Немцы ушли только минут через сорок, отозвавшись на грозный окрик унтер-офицера. Расторопно похватали автоматы, лежавшие в сторонке, и скрылись в лесной чаще.
Некоторое время разведчики выжидали — не вернутся ли. Убедившись в полной безопасности, старшина Щербак скомандовал:
— Вперед!
Далее посадки заметно поредели. Передвигаться приходилось короткими перебежками от одного лесочка к другому.
Сопка показалась из-за леса неожиданно — широким ровным склоном, основательно затоптанным, на котором кое-где сочными голубыми глазками росли васильки.
Между кустами, покрытые маскировочной сетью, стояли четыре орудия. Для пущей маскировки на сеть была набросана трава, закреплены свежие ветки. Так что с самолета распознать батарею нелегко.
У подошвы сопки была натянута колючая проволока, по периметру которой нес службу караул.
— Геометрию учил? — неожиданно спросил у младшего сержанта Щербак.

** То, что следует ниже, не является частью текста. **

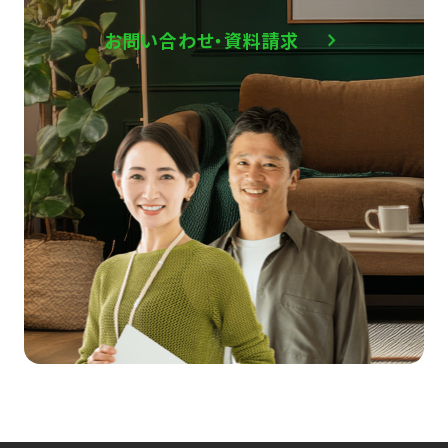
お問い合わせ・資料請求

— Доводилось, — сдержанно отвечал тот, пытаясь сообразить, куда клонит старшина.
— Это хорошо. Мне вот в школе она очень нравилась. Хотел на мехмат поступать, мечтал учителем стать, да как-то все иначе сложилось. Особенно мне нравилось теоремы разные доказывать. А в конце всегда такая фраза была: «что и требовалось доказать…». Видишь, высотка есть, пушки тоже на месте, значит, и артиллерийский расчет должен быть где-то поблизости. А стволы направлены туда, где немцы ложные позиции роют. Нужно пометить, — вытащил он из-за голенища карту.
— Товарищ старшина, а вон с правой стороны еще две пушки стоят, — подсказал Строев.
Глянув в указанном направлении, Щербак довольно хмыкнул:
— А ты глазастый, я вот не сумел заприметить, а ты сразу увидел. Вот что значит охотник! И поставили они пушки в ложбинке, так что сразу и не увидишь. Со всех сторон кусты, а сетка до самого верха между ветками растянута. А как заметил-то?
— Тропиночка от нее идет.
— Ишь ты, верно, только ведь и тропиночка-то не шибко приметная.
Достав карту, старшина пометил крестиками немецкие позиции.
— Теперь пошли к другой высотке. Шуметь не надо, а вот двигаться нам предстоит быстро. Нужно управиться до ночи, нам еще через реку перебираться.
Старшина шагнул к кустам барбариса. Строев с перекошенным от страха лицом, голосом, готовым сорваться на крик, прохрипел:
— Мина!
Щербак невольно застыл и глянул себе под ноги, осознавая, что следующий шаг мог быть для него последним. У самых ног на высоте десяти сантиметров виднелась натянутая тонкая зеленая, как раз под цвет травы, проволока.
Старшина почувствовал, как по спине неприятной струйкой побежал холодный пот. Прямо перед ним росла ольха с гладким матовым стволом, невольно подумалось о том, что ее колыхающиеся листья были бы последним, что он увидел бы в своей жизни.